--- Documento de origem ---

Segundo a entrevistada, o PE tem poderes de investigação, mas não os mesmos, por exemplo, da Procuradoria de Justiça Europeia ou do Organismo Europeu de Luta Antifraude (OLAF). Pode, assim, haver problemas com alguns comissários designados, mas o mais importante é saber se este PE garantirá que a Comissão será responsabilizada.

Confrontada com o escândalo de corrupção que envolveu membros do PE no fim de 2022 (Qatargate), que ainda está nos tribunais, e questionada se as novas regras são suficientemente fortes para impedir que os eurodeputados cometam irregularidades, Emily O’Reilly sustenta que “as regras foram reforçadas, em relação à gravação das reuniões que estão a ter”. Porém, a questão tem sido sobre o que acontece, se alguém violar uma regra específica. Efetivamente, nem a Comissão nem o PE escaparam à autorregulação. Por exemplo, uma comissão do PE analisa as alegadas violações dos vários códigos, regras e por aí adiante. Depois, responde à presidente, que decide. Houve uma iniciativa para que especialistas independentes integrassem esta comissão, mas foi rejeitada pelo PE. Ou seja, as pessoas que estão na comissão são membros do PE.

Assim, tem havido alguma tensão entre o OLAF e o PE. O OLAF acredita que, nos termos do seu estatuto, tem o direito de investigar o PE como investiga qualquer outra instituição, podendo entrar nos gabinetes, olhando para os computadores e assim por diante. O PE discorda. Por exemplo, aquando do Qatargate, terão os serviços de segurança da Bélgica e talvez de outros países a descobrir tudo. E o diretor do OLAF disse que o PE precisa de lhe dar o mesmo acesso que as outras instituições lhe dão.

Outra questão importante que se levanta, durante as transições, após as eleições é que muitos funcionários, incluindo os comissários, saem e vão trabalhar para o setor privado. A isto a entrevistada contrapõe que Ursula von der Leyen escreveu aos comissários cessantes a lembrar-lhes das obrigações em relação ao período de transição. Resta saber “se isto vai ser monitorizado, de forma adequada”.

Quanto às alterações a fazer à regulamentação sobre o resgate no mar (mais de 500 pessoas morreram, em 2023, no Mar Mediterrâneo), a provedora aponta a Frontex, a Agência da Guarda Costeira e de Fronteiras. As pessoas esperavam que tivesse um papel na busca e salvamento. Mas ela foi muito clara e disse que está para monitorizar, que a sua função não é de busca e salvamento. Ora, segundo Emily O’Reilly, isso deve mudar. É lamentável que não haja uma operação proativa de busca e salvamento na UE (a Provedoria de Justiça descobriu-o, durante a sua investigação).  

Este deve ser um trabalho conjunto europeu, como foi, no passado, depois da guerra na Síria.

--- Texto extraído de cada página ---

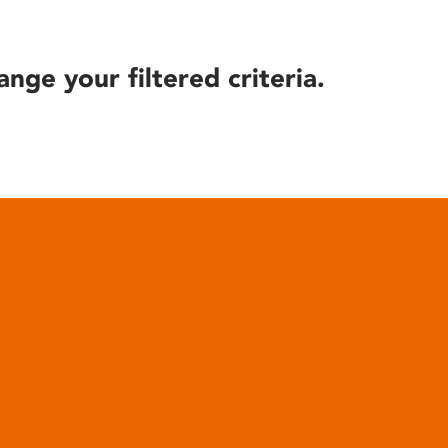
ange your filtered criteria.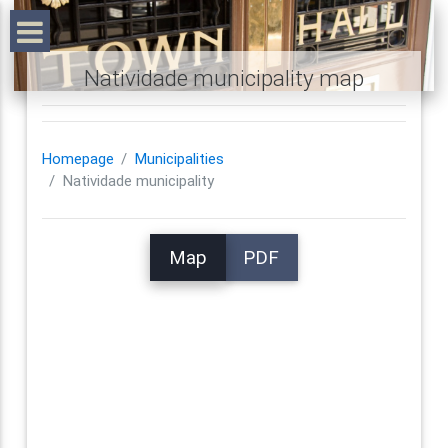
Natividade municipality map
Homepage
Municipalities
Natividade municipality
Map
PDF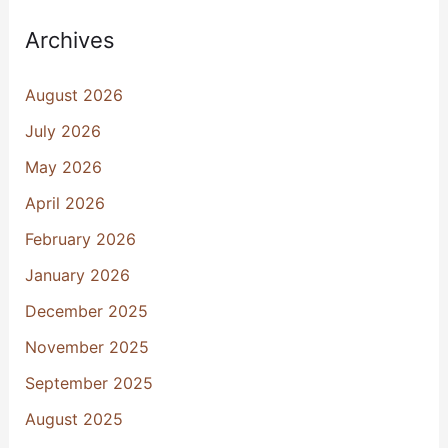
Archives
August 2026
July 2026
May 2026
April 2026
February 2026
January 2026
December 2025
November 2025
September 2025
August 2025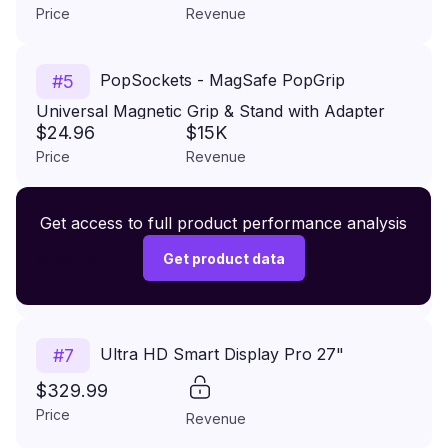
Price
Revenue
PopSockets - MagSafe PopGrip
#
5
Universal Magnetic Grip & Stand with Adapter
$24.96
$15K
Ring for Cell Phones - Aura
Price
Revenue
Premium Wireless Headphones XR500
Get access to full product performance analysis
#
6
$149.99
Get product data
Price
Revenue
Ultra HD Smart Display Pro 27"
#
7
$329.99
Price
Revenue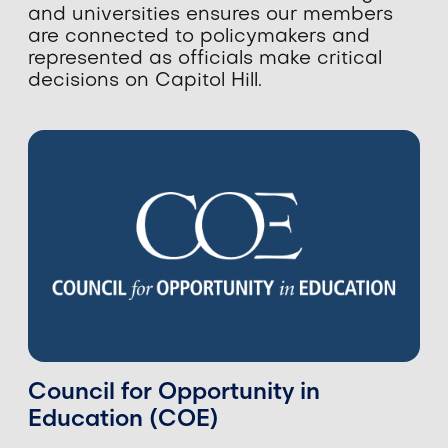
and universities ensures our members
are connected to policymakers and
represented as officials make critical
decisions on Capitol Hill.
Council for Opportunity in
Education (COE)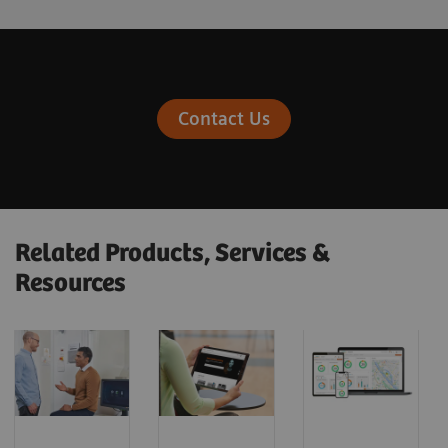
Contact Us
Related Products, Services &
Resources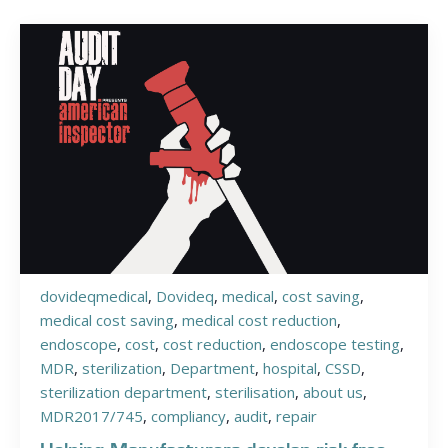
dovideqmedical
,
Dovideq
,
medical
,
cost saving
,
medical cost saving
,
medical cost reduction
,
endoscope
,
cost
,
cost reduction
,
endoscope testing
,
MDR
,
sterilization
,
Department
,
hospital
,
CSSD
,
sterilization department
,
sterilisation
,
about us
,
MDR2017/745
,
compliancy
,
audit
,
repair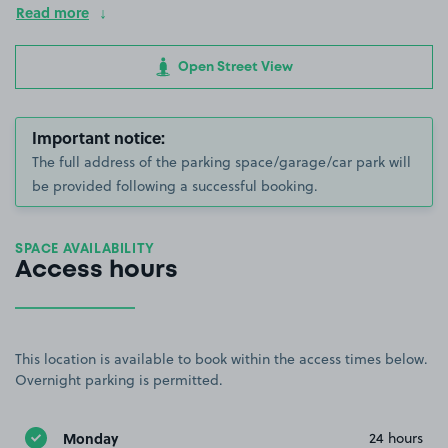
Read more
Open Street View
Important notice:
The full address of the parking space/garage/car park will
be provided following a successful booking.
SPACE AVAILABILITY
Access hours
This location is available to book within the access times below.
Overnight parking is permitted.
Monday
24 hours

--- Instruções da tarefa ---
Por favor, dê seguimento ao texto sobre as declarações de Emily O'Reilly e escreva o que vem depois da última frase. O material não é necessário.

--- Resposta ---
Muitas ONG tentaram fazer missões de resgate no Mediterrâneo, mas foram ameaçadas com processos ou acusações. Também a Frontex, depois destes incidentes acontecerem, fica sob o controlo das autoridades do estado-membro que dirige a operação. Não pode agir de forma independente. Em quatro ocasiões em que isto aconteceu, antes de o barco se virar, a Frontex tentou contactar as autoridades gregas, para oferecer ajuda, mas nem obteve resposta. Depois, a Provedoria de Justiça juntou tudo e entregou ao PE. “Este é o fosso entre o que os cidadãos, provavelmente, pensam que podem fazer e o que, realmente, acontece na prática, de acordo com a lei. E, se quiserem corrigir essa lacuna, podem corrigir”, considera a entrevistada.

Sobre o Pacto de Migração e Asilo (PMA), como desafio fundamental nesta matéria, Emily O’Reilly sustenta que “foram feitos ótimos relatos sobre o que está a acontecer em alguns destes países”. Recentemente, o jornal The Guardian, do Reino Unido, publicou uma grande reportagem sobre o que acontece aos migrantes na Tunísia. A UE tem agora um memorando de entendimento com a Tunísia, dá-lhe dinheiro em troca de ajuda para impedir a passagem de migrantes. E a Comissão sabe dos riscos, pois tem de saber que estão a ser cometidos abusos.

Foi questionada a Comissão se tinha avaliado o impacto sobre os direitos fundamentais, antes de fazer o acordo. Não o fez, mas há cláusulas de direitos humanos nos contratos feitos com as organizações de implementação, “os organismos que gastam o dinheiro na Tunísia”.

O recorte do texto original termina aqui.